Two Habitat for Humanity organizations in the Tampa Bay area are receiving nearly $20 million from Scott's donation. Habitat for Humanity of Hillsborough County received $7.5 million, while Habitat for Humanity of Pinellas and West Pasco Counties received $11 million.
Both organizations say they will use Scott's "transformational donation" to address the affordable housing crisis in the Tampa Bay area, noting the money will substantially help further their "vision of a community where everyone has equitable access to a safe, decent, and affordable place to call home."
"MacKenzie’s generosity and desire to support Habitat for Humanity will allow us to further address the affordable housing crisis and combat the extreme increase in cost of home," said Mike Sutton, president and CEO of Habitat for Humanity of Pinellas and West Pasco Counties. "A typical Habitat home is costing us $30,000 more than pre-pandemic, severely impacting our ability to advance and grow our mission. Ms. Scott is joining an amazing community of supporters that invest in our mission every day to ensure we keep moving forward."
Scott's $436 million donation handily exceeds the $325 million in donations that Habitat for Humanity International received in its 2020 fiscal year.
FILE-MacKenzie Scott attends the SEAN PENN J/P HRO GALA in 2018 in Los Angeles, California. (Greg Doherty/Patrick McMullan via Getty Images)
Though Habitat for Humanity is best-known as a home-building nonprofit, the group, founded in 1976, says it has been working for many years on behalf of equity, toward "a world where everyone has a decent place to live."
Natosha Reid Rice, Habitat for Humanity International’s global diversity, equity & inclusion officer, said that receiving the donation from Scott this year amounted to a dream fulfilled.

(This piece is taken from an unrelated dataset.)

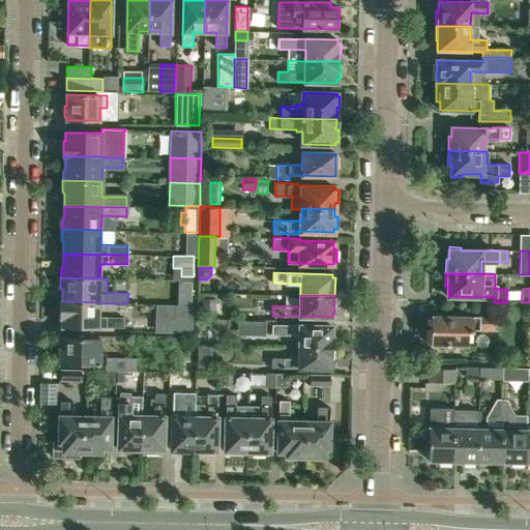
[(176,296),(176,304),(178,304),(192,304),(192,296),(178,296),(176,296)]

RELATED: MacKenzie Scott cites wealth gap during latest donation of $2.7B
Over the past few years, Scott has donated millions of dollars to organizations and communities nationwide. Last month, she made substantial financial contributions of $50 million to the National 4-H Council, a youth-focused nonprofit organization, and a $133.5 million donation to Communities in Schools (CIS), a national organization that works with 3,000 schools nationwide to support at-risk students by providing them with resources and assistance to help them excel in school.

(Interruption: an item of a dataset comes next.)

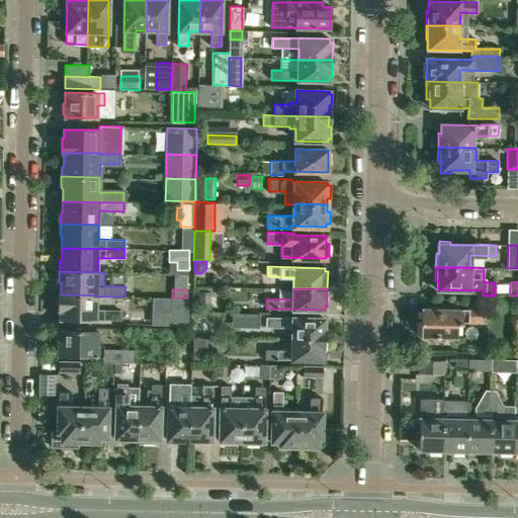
[(208,291),(198,291),(198,307),(208,307),(208,291)]
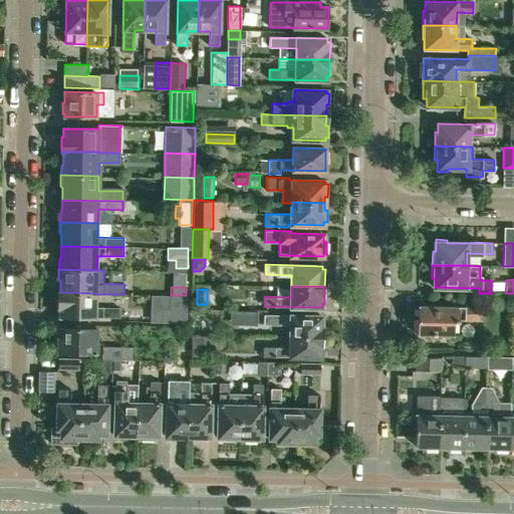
[(60,292),(58,292),(58,308),(60,308),(59,316),(119,317),(120,308),(96,307),(96,294),(96,293),(60,292)]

The author’s last three rounds of financial contributions have totaled almost $8.7 billion, with much of the money going towards pandemic relief, colleges and universities, and organizations that serve minority communities. After the police killing of George Floyd, she funded the top recipients of racial equity donations in 27 states.
Scott has tied her motivation to give back, in part, to her concerns about the concentration of vast wealth among a small group of people, writing in a blog post last December that she, along with husband Dan Jewett, and a team of advisors were "attempting to give away a fortune that was enabled by systems in need of change."
RELATED: Habitat for Humanity using new technology to quickly construct energy efficient homes
Last year, Scott signed the Giving Pledge, a commitment developed by Bill and Melinda Gates, and Warren Buffett to get the world’s richest to give a majority of their wealth during their lifetimes or in their wills. She has promised to give her wealth away "until the safe is empty."
Scott, who is worth about $48 billion according to Forbes, had expressed similar sentiments in her last post in June when she announced that she gave $2.7 billion to charity. She remains a private person and doesn't make public comments about her giving — or anything else — aside from what she writes on her Medium blog posts.
In 2020, she reflected on her philanthropy in a blog post titled "No Dollar Signs This Time," saying that she wouldn’t reveal how much she had given to charity since her last round of donations that same year, to reduce the attention she draws.
Instead, she wrote a reflection on what philanthropy means.
"I’m not including here any amounts of money I’ve donated since my prior posts," Scott wrote in the post. "I want to let each of these incredible teams speak for themselves first if they choose to, with the hope that when they do, media focuses on their contributions instead of mine."